Too large of a ... good thing?

Risk of a large sample size

Typically we don’t worry about sample size being too large, because that means we have more power, we can detect smaller effect with more significance.

It’s not a problem because of technical reasons but human motivation and interpretations.

Warning: Huge Samples Can Make the Insignificant…Significant

When sample size is too large, unless the effect is truly not there, unless the coefficient is truly zero, it doesn’t matter how small the beta is, we will find it significant. If we have sufficient data, even the smallest possible effect will be captured. (A insignificant result will be significant if we multiply sample size by 10).

Risk of that

People put too much intention on p-value / significance (the number of stars) without and forget whether the coefficient/magnitude of coefficient is meaningful, practically significant, or how large / small the effect is (the value of coefficient). It is hinten on the issue of large sample size.

At the end of the day, when we implement the causal inference solution, it may not improve the outcome by that much because we are chasing something mynute.

Solution

Always report not only the significance level but also what exactly the estimate is.

Example

Look at the 2-sample t-test results shown below. Notice that in both Examples 1 and 2 the means and the difference between them are nearly identical. The variability (StDev) is also fairly similar. But the sample sizes and the p-values differ dramatically:

https://blog.minitab.com/hubfs/Imported_Blog_Media/ttest.jpg

Power and sample size calculation for t test in R

We know how to compute power and determine sample size for Normal (z) tests and confidence intervals. It’s a bit harder to do that by hand for a t distribution, but there is a powerful R function we can use, called power.t.test() that makes it easy.

To use it, we need to know (or at least guess) a few things. We can give R values for all but one of several quantities, and R can determine the missing one for us.

Suppose we want to know the power that a t-test has for detecting a difference as large as 1 unit from zero if the standard deviation is 3 units, we have a sample of n = 20, and we are testing with alpha = .05

power.t.test( 20 , 1 , 3 , .05 , NULL , type = "one.sample" )
 One-sample t test power calculation

              n = 20
          delta = 1
             sd = 3
      sig.level = 0.05
          power = 0.2931601
    alternative = two.sided

So we have only a 29% chance of detecting en effect that size.


How large a sample would we need to have power .8?

power.t.test( NULL , 1 , 3 , .05 , .8 , type = "one.sample" )
 One-sample t test power calculation

              n = 72.58407
          delta = 1
             sd = 3
      sig.level = 0.05
          power = 0.8
    alternative = two.sided

We need 73 (round up) to be reduce the Type II error risk to 20%.


How large an effect could we detect with 80% power with out original sample size?

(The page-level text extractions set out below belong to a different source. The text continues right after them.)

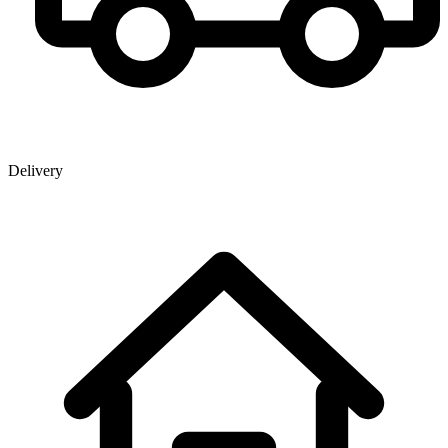
Delivery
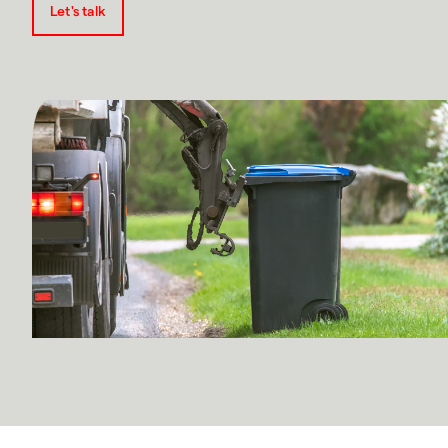
Let's talk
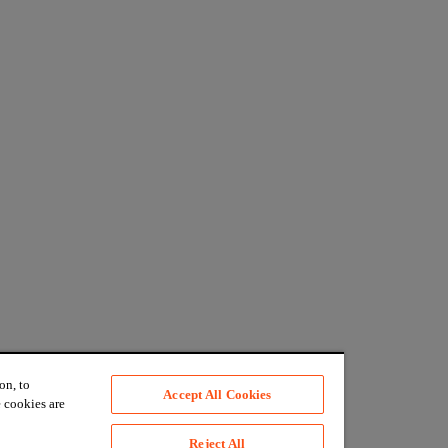
on, to
Accept All Cookies
 cookies are
Reject All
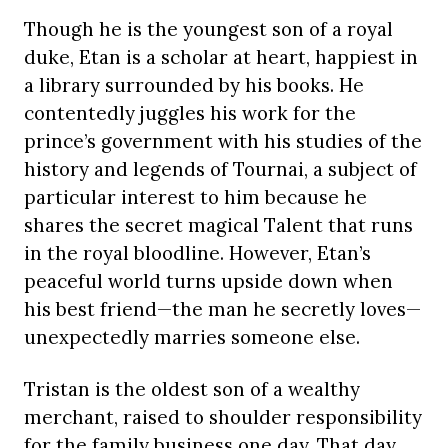
Though he is the youngest son of a royal
duke, Etan is a scholar at heart, happiest in
a library surrounded by his books. He
contentedly juggles his work for the
prince’s government with his studies of the
history and legends of Tournai, a subject of
particular interest to him because he
shares the secret magical Talent that runs
in the royal bloodline. However, Etan’s
peaceful world turns upside down when
his best friend—the man he secretly loves—
unexpectedly marries someone else.
Tristan is the oldest son of a wealthy
merchant, raised to shoulder responsibility
for the family business one day. That day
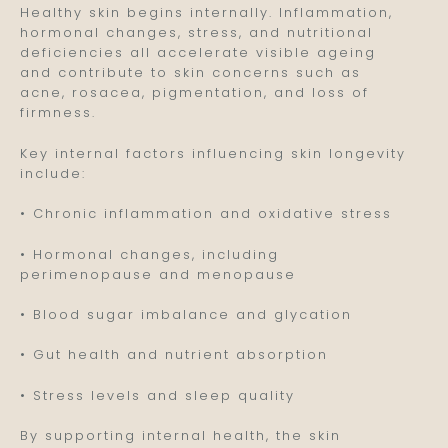
Healthy skin begins internally. Inflammation,
hormonal changes, stress, and nutritional
deficiencies all accelerate visible ageing
and contribute to skin concerns such as
acne, rosacea, pigmentation, and loss of
firmness.
Key internal factors influencing skin longevity
include:
• Chronic inflammation and oxidative stress
• Hormonal changes, including
perimenopause and menopause
• Blood sugar imbalance and glycation
• Gut health and nutrient absorption
• Stress levels and sleep quality
By supporting internal health, the skin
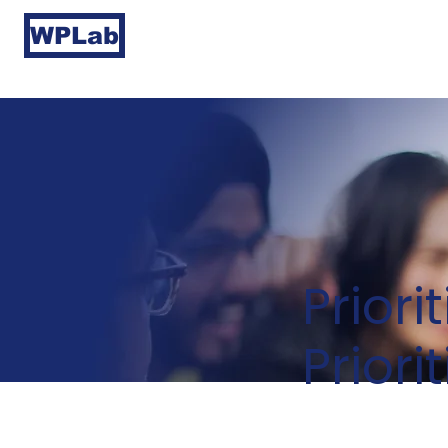
WPLab
Priori
Priori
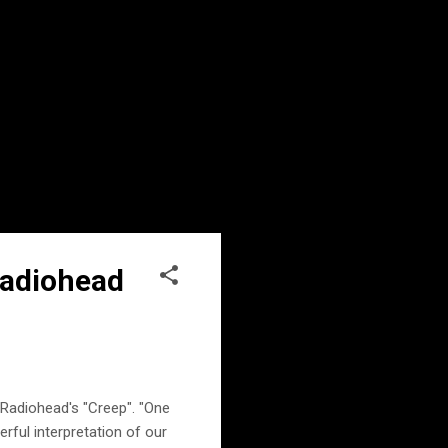
Radiohead
 Radiohead's "Creep". "One
rful interpretation of our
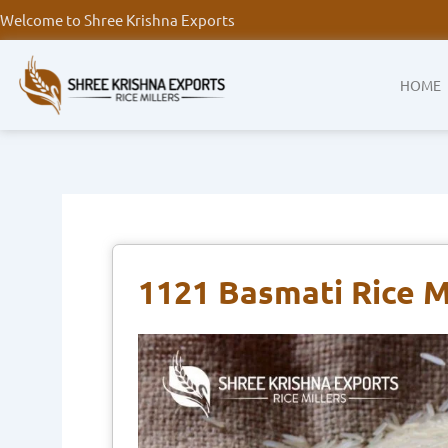
Skip
Welcome to Shree Krishna Exports
to
content
HOME
1121 Basmati Rice M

power.t.test( 20 , NULL , 3 , .05 , .8 , type = "one.sample" )
   One-sample t test power calculation

              n = 20
          delta = 1.981323
             sd = 3
      sig.level = 0.05
          power = 0.8
    alternative = two.sided

About 2 units (2/3 of a standard deviation).

It also works for a two-sample problem; the default is actually the two-sample case.


Suppose we want to detect a 1-unit difference in means between groups with standard deviation 3 in both groups, again we assume alpha = .05 and want power .8.

power.t.test( NULL , 1 , 3 , .05 , .8 )
 Two-sample t test power calculation

              n = 142.2466
          delta = 1
             sd = 3
      sig.level = 0.05
          power = 0.8
    alternative = two.sided

NOTE: n is number in *each* group

We can detect effects no smaller than about .9 standard deviations under those conditions.